When ‘Sarkar Raj’ released in theatres back it 2008, it actually opened very well at the box office – collecting Rs 5.1 crore on Day 1. Ghajini opened to 9.5 crore on the first day, Singh Is Kingg collected 7.2 crore, Rab Ne Bana Di Jodi opened at 6.75 crore and Golmaal Returns took a start of around 6 crore. So a Sarkar Raj opening to 5.1 crore compared well to some of the biggest films of 2008.
But the third film in the series has collected less than Rs 2.5 crore on Day 1, when big films are now crossing the 40 crore mark on a single-day.
The story is similar for the other release this week, Meri Pyaari Bindu. There was hardly any interest to watch the film, even though the promos promised an unusual looking romantic comedy.
The fate of other small or niche films have been no different this year – Begum Jaan with an acclaimed actor like Vidya Balan evoked no interest. Phillauri featuring one of the industry’s top female stars didn’t do well either. Rangoon, which had three talented actors, couldn’t even recover its marketing costs from theatrical business. Ok Jaanu opened poorly and failed. All of these films had face-value, but what they completely lacked was scale, substance and universal appeal.

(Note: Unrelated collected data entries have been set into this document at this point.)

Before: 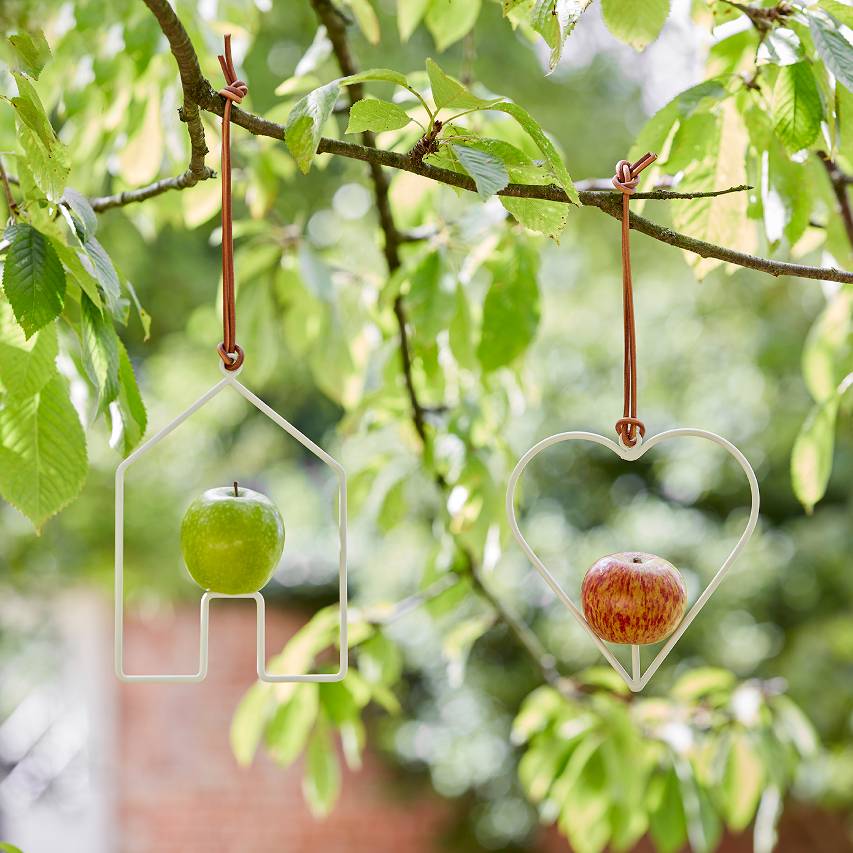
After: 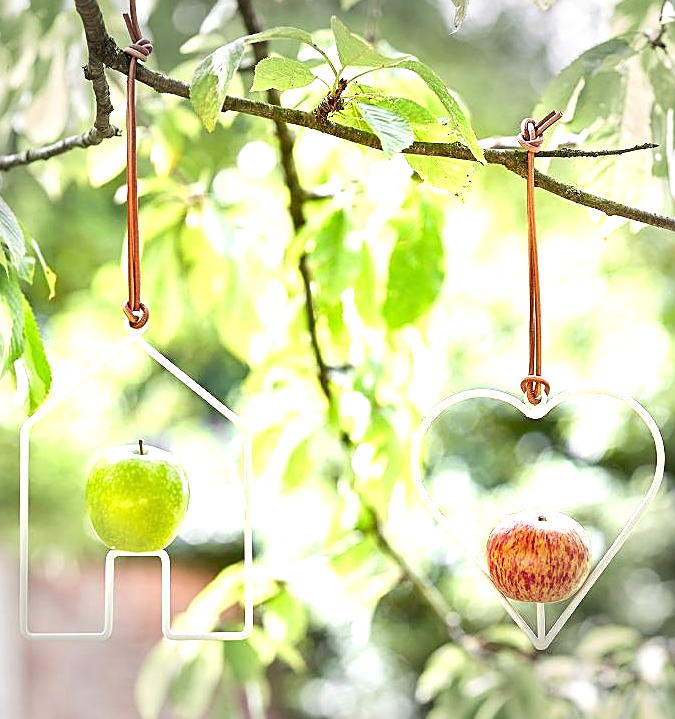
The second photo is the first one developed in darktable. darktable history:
crop: left 11.227%, top 4.936%, right 9.583%, bottom 10.734%
exposure: black level correction 0, exposure 1.199 EV, compensate highlight preservation false
sharpen: amount 0.496
vignetting: fall-off start 90.18%, fall-off radius 38.74%, width/height ratio 1.218, shape 1.29
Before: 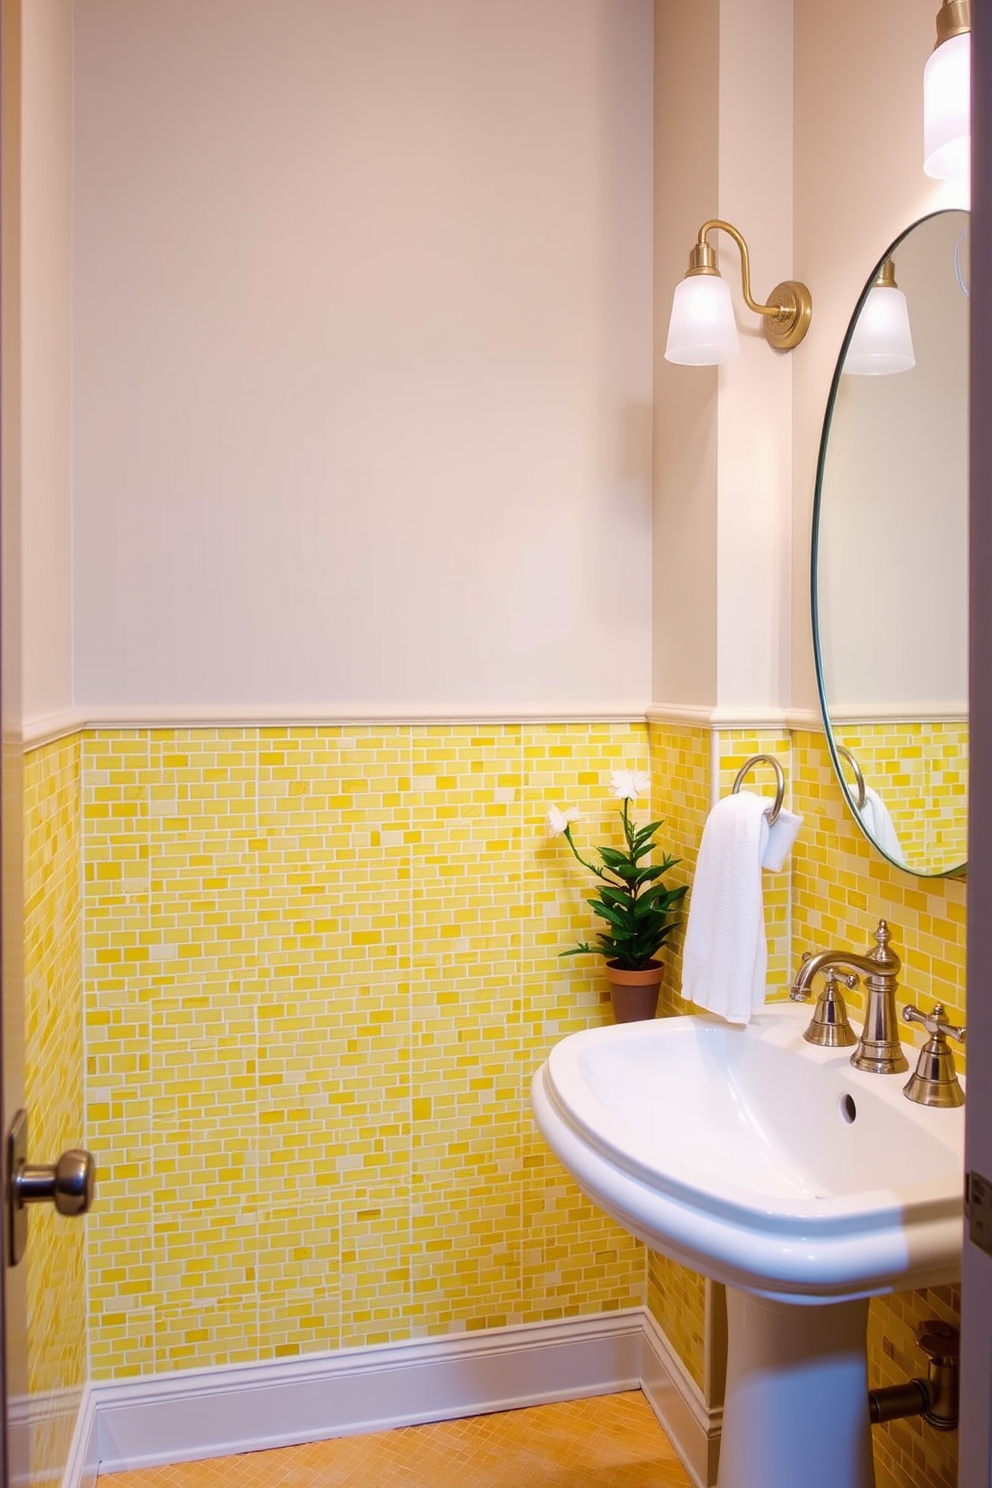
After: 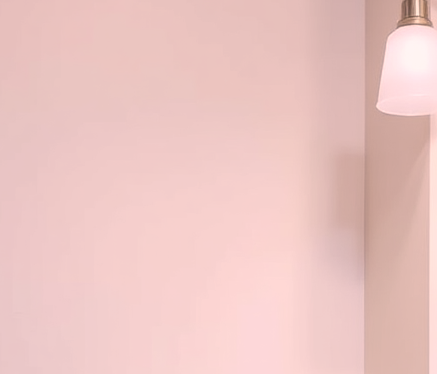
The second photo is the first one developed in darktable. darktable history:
crop: left 29.077%, top 16.863%, right 26.817%, bottom 57.964%
exposure: compensate highlight preservation false
contrast brightness saturation: contrast 0.098, saturation -0.281
color correction: highlights a* 14.1, highlights b* 6.03, shadows a* -5.32, shadows b* -15.17, saturation 0.839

The era of niche multiplex films is coming to an end. Unless the films are outstanding – like a ‘Piku’, ‘Pink’ or ‘Kapoor & Sons’ – the audience isn’t interested anymore. But even those films aren’t collections much more than 70 crore at the box office.
The only films that have worked this year – not including the Telugu film ‘Bahubali 2’ – were all star driven. ‘Badrinath Ki Dulhania’ featured two of the most promising young actors in the industry and the dependable Akshay Kumar carried ‘Jolly LLB 2’ through. The other films to get to a respectable total, even though they were under-performers, were ‘Raees’ and ‘Kaabil’.
Online streaming websites like Netflix could also be affecting the business of small films. When a monthly subscription of Netflix costs Rs 500 with unlimited streaming of films and tv-series, along with various other entertainment options both on the internet and television – why would the audience spend on theatre outings, which cost no less than Rs 1000 for a couple or Rs 2000 for a family of 4?